Gina Bernard, an English teacher at Bemidji High School, is tired of the grim cycle in which an act of mass gun violence is followed by a flood of "thoughts and prayers" condolences that soon die down until the next bloodbath.

And on March 14, she plans to do something about it.

Bernard is organizing a walkout at the high school as part of a national call for action spearheaded by the group Women's March Youth EMPOWER. Activists are encouraging students, teachers, school administrators and parents to take part in a 17-minute walkout at 10 a.m. March 14 to demand congressional action to end gun violence, according to organizers' online post.

From California to Texas to Maine, dozens of sites have popped up to declare they'll participate in the protest in the wake of the Florida high school shooting that left 17 people dead.

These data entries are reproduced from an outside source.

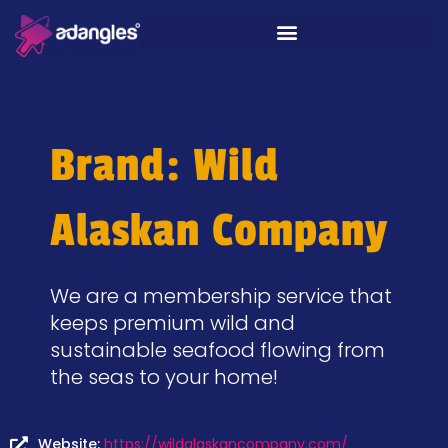
Brand: Wild
Alaskan Company
We are a membership service that
keeps premium wild and
sustainable seafood flowing from
the seas to your home!
Website:
https://wildalaskancompany.com/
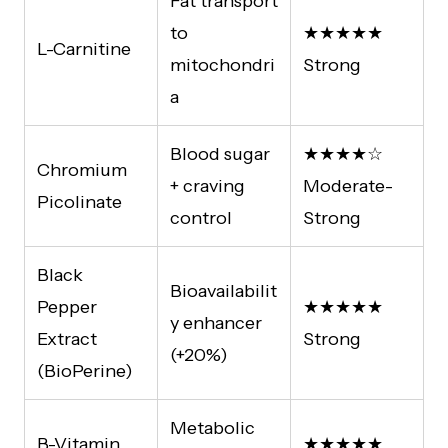
Fat transport
to
★★★★★
L-Carnitine
mitochondri
Strong
a
Blood sugar
★★★★☆
Chromium
+ craving
Moderate-
Picolinate
control
Strong
Black
Bioavailabilit
Pepper
★★★★★
y enhancer
Extract
Strong
(+20%)
(BioPerine)
Metabolic
B-Vitamin
★★★★★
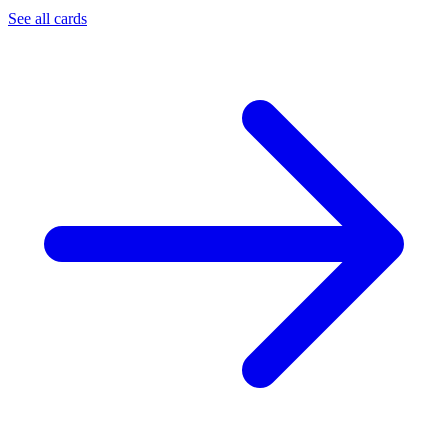
See all cards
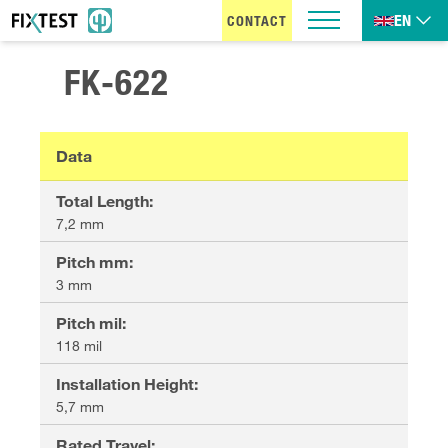
EN
CONTACT
FK-622
Data
Total Length
:
7,2 mm
Pitch mm
:
3 mm
Pitch mil
:
118 mil
Installation Height
:
5,7 mm
Rated Travel
:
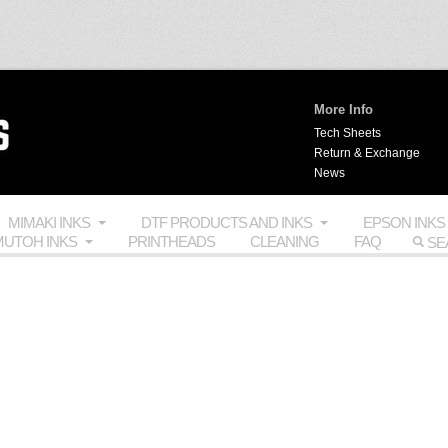
More Info
Tech Sheets
Return & Exchange
News
MIMAKI INKS
DTF PRODUCTS AND INKS
EPSON INKS
UTOH INKS
PRINTHEADS
CLEANING
FAQ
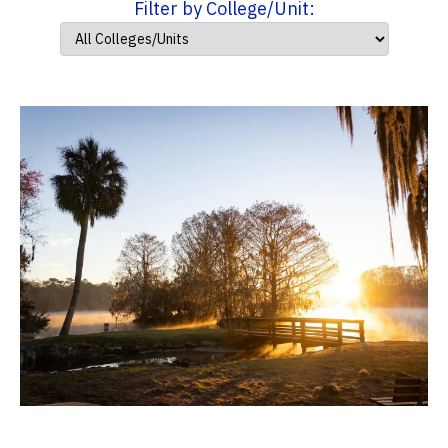
Filter by College/Unit:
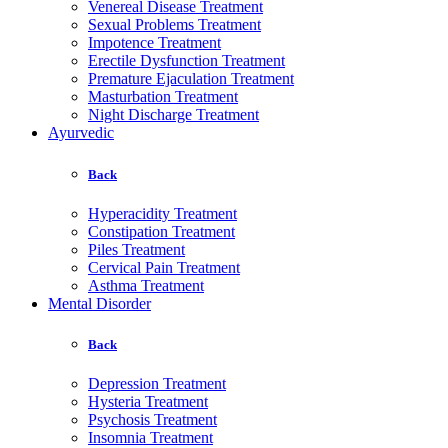
Venereal Disease Treatment
Sexual Problems Treatment
Impotence Treatment
Erectile Dysfunction Treatment
Premature Ejaculation Treatment
Masturbation Treatment
Night Discharge Treatment
Ayurvedic
Back
Hyperacidity Treatment
Constipation Treatment
Piles Treatment
Cervical Pain Treatment
Asthma Treatment
Mental Disorder
Back
Depression Treatment
Hysteria Treatment
Psychosis Treatment
Insomnia Treatment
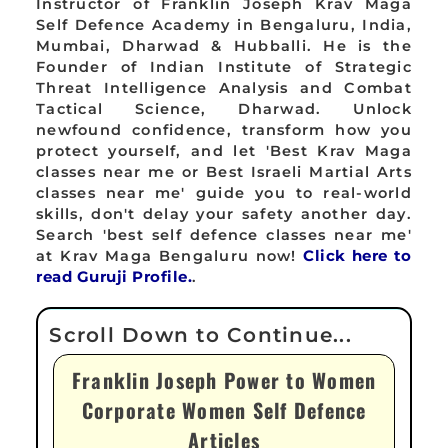
Instructor of Franklin Joseph Krav Maga
Self Defence Academy in Bengaluru, India,
Mumbai, Dharwad & Hubballi. He is the
Founder of Indian Institute of Strategic
Threat Intelligence Analysis and Combat
Tactical Science, Dharwad. Unlock
newfound confidence, transform how you
protect yourself, and let 'Best Krav Maga
classes near me or Best Israeli Martial Arts
classes near me' guide you to real-world
skills, don't delay your safety another day.
Search 'best self defence classes near me'
at Krav Maga Bengaluru now!
Click here to
read Guruji Profile.
.
Franklin Joseph Power to Women
Corporate Women Self Defence
Articles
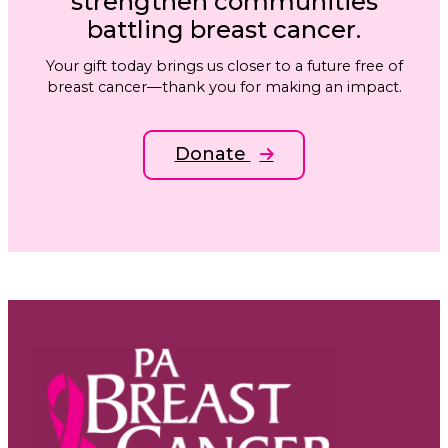
strengthen communities
battling breast cancer.
Your gift today brings us closer to a future free of
breast cancer—thank you for making an impact.
Donate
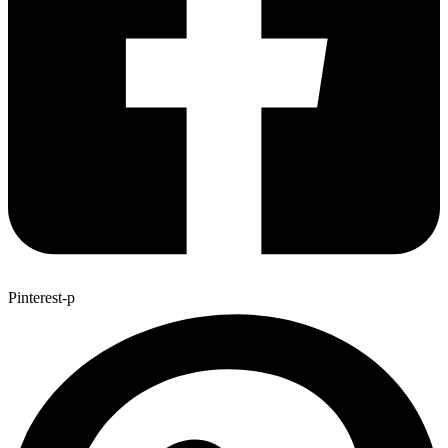
Pinterest-p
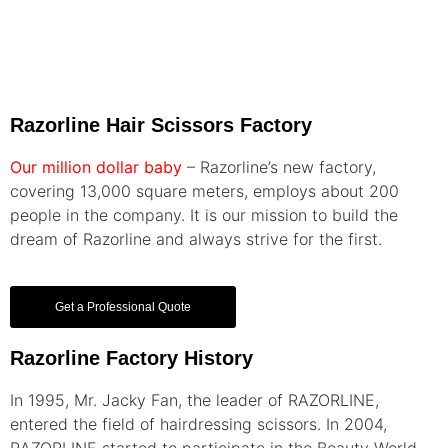
Razorline Hair Scissors Factory
Our million dollar baby
– Razorline’s new factory,
covering 13,000 square meters, employs about 200
people in the company. It is our mission to build the
dream of Razorline and always strive for the first.
Get a Professional Quote
Razorline Factory History
In 1995, Mr. Jacky Fan, the leader of RAZORLINE,
entered the field of hairdressing scissors. In 2004,
RAZORLINE started to participate in the Beauty World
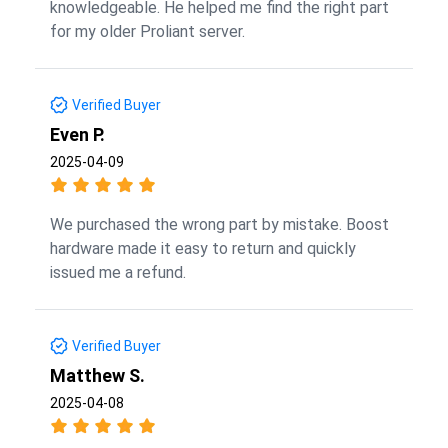
knowledgeable. He helped me find the right part
for my older Proliant server.
Verified Buyer
Even P.
2025-04-09
We purchased the wrong part by mistake. Boost
hardware made it easy to return and quickly
issued me a refund.
Verified Buyer
Matthew S.
2025-04-08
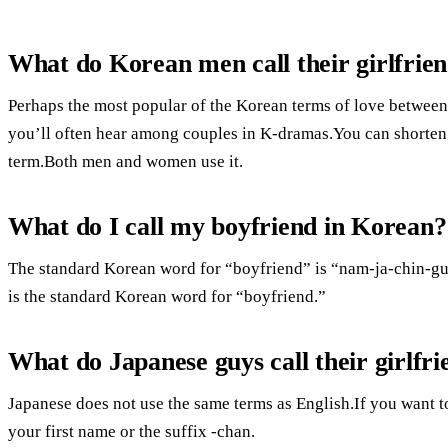
What do Korean men call their girlfrie
Perhaps the most popular of the Korean terms of love between
you’ll often hear among couples in K-dramas.You can shorten 
term.Both men and women use it.
What do I call my boyfriend in Korean?
The standard Korean word for “boyfriend” is “nam-ja-chin-gu.”
is the standard Korean word for “boyfriend.”
What do Japanese guys call their girlfri
Japanese does not use the same terms as English.If you want to
your first name or the suffix -chan.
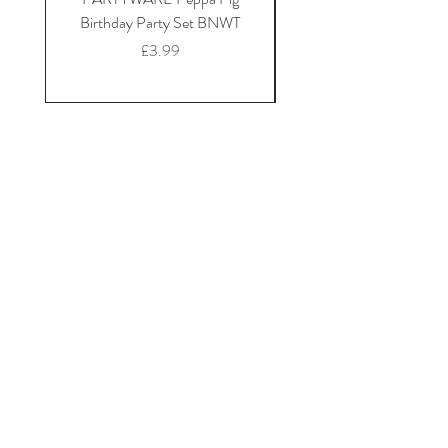
Birthday Party Set BNWT
Mickey Mouse fleece dr
Price
£3.99
Home
Shop Collection
Our Story
Contact
Shipping & Returns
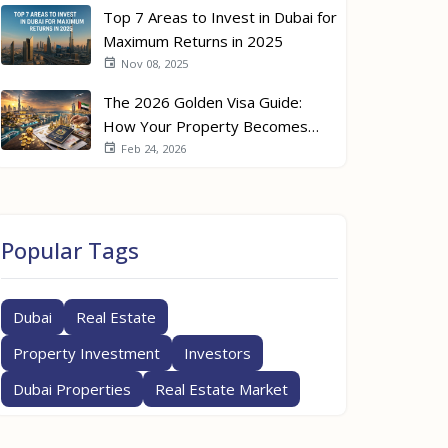
Top 7 Areas to Invest in Dubai for
Maximum Returns in 2025
Nov 08, 2025
The 2026 Golden Visa Guide:
How Your Property Becomes
Your Passport
Feb 24, 2026
Popular Tags
Dubai
Real Estate
Property Investment
Investors
Dubai Properties
Real Estate Market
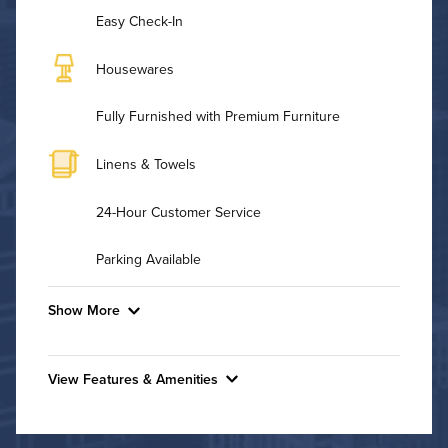
Easy Check-In
Housewares
Fully Furnished with Premium Furniture
Linens & Towels
24-Hour Customer Service
Parking Available
Show More
Convenient Laundry
View Features & Amenities
Background Check Required
Features & Amenities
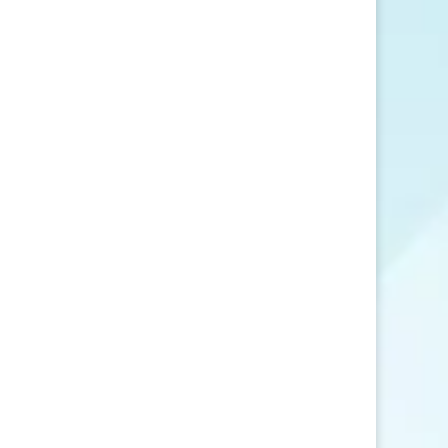
SEND MESSAGE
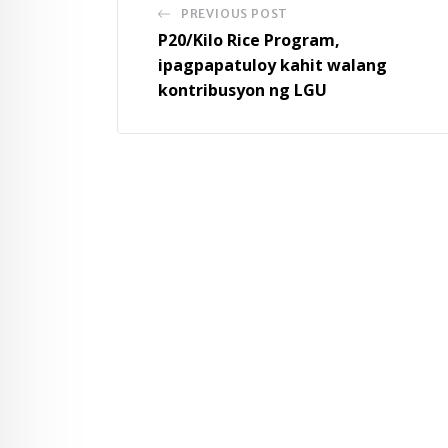
PREVIOUS POST
P20/Kilo Rice Program,
ipagpapatuloy kahit walang
kontribusyon ng LGU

Others on social media are rallying around a separate but similar national school walkout planned for April 20, the 19th anniversary of the Columbine shooting.

"It's just crazy that in our country, almost exclusively, people have to fear dropping their kids off and teachers like myself have to fear going into work and kids have to fear each other," Bernard, 48, said Saturday. "I'm hoping that it raises some awareness and puts some people on notice."

In Bemidji, Bernard said, the deadly Red Lake shootings still weigh heavily on people's minds. On March 21, 2005, Jeffrey Weise, 15, killed his grandfather, a tribal police officer, and his grandfather's girlfriend at their home on the Red Lake Reservation, then drove to Red Lake High School, where he killed seven people and wounded five others. He then killed himself.

Just days before Wednesday's killings in Florida, Bernard's students had gone through the school's active-shooter drill and talked about what they would do if gunfire broke out, weighing where to flee or where to take shelter.

Bernard isn't sure how many people will join next month's walk of solidarity to the school parking lot, but she plans to have a moment of silence and offer time for anyone who wishes to speak.

"It's important for me to make sure that my students feel like they're being heard and that they have a voice and that they can affect change," she said. "We're leaving them this America."